PORTLAND, Ore. — Last summer’s deadly heat wave was unlike anything most Oregonians have ever experienced. Three consecutive days of record-breaking heat, which topped out at 116 degrees, resulted in the deaths of nearly 100 people.
The heat wave started on June 26, 2021, with a high of 108 degrees at Portland International Airport (PDX), breaking the all-time heat record of 107 degrees which was set in the 1980s. The next day, it hit 112 degrees and on June 28, PDX saw its hottest day on record when temperatures skyrocketed to 116 degrees.
Will it happen again? Experts say it's possible, but according to Larry O’Neill, a state climatologist and associate professor at Oregon State University, a trifecta of harsh conditions made last summer’s heat dome so extraordinary.
“The high-pressure system was just super large. It was high in intensity. It set records for how high the freezing level was,” said O’Neill. During the summer months, it’s pretty common to see freezing levels jump over 10,000 feet, which is the height of some our mountain peaks in the Cascade range.
The record-breaking temperatures also came during a time when the entire state was experiencing some level of drought.
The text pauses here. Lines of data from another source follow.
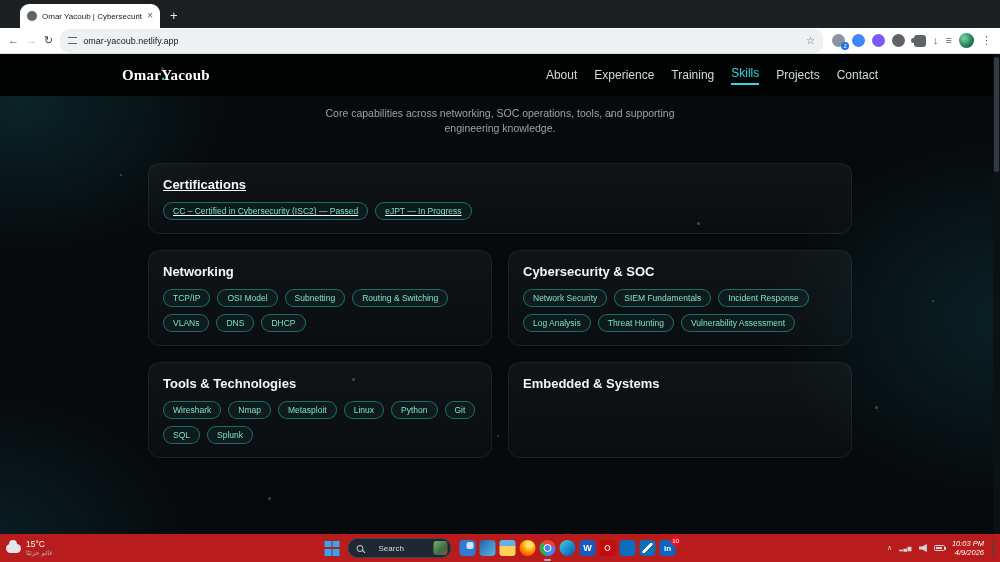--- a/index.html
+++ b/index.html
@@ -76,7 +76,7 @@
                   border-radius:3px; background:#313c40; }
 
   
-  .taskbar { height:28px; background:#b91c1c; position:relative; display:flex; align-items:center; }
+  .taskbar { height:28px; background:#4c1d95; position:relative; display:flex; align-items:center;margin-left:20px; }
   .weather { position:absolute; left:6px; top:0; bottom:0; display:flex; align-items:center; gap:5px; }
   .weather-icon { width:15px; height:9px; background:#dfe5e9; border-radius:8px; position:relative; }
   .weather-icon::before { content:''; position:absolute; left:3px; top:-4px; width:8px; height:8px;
O’Neill said the drought played a big role in the heat dome. The spring of 2021 was the driest on record for Oregon, and that meant there was no water to evaporate.
When water evaporates, it cools down the atmosphere. But because of how dry the landscape throughout the Pacific Northwest, there was nothing to cool the air.
“The third factor, of course, is climate change," O'Neil said. "The earth is steadily warming, so we have this baseline that just keeps going up and so that added a few degrees as well."
After last summer's heat wave, people want to know if this kind of weather event is something we'll see more often.
“Heat at that extreme level is unlikely over the next couple of decades, but it doesn’t mean that it’s not going to happen,” said Erica Fleishman, director of the Oregon Climate Change Research Institute.
She doesn’t believe heat waves like the one in 2021 will become the norm very soon, but she said it is likely there will be more heat waves and of longer durations of greater intensity.
Both O’Neill and Fleishman agree, while temperatures are warming on a global scale, that doesn’t mean we’re going to see these extremes year after year just yet.
“By the middle part of this century, so by 2050 or the 2100s, this event we had might be a one-in-10-year event or one-in-20-year event. So this is something we could see multiple times in our lifetimes.”
The challenging part, according to O’Neill, is making sure weather models pick up on the warming climate.
What we do know for sure is that it’s not just the Pacific Northwest's summers that are running warmer. Temperature are climbing across the globe every year.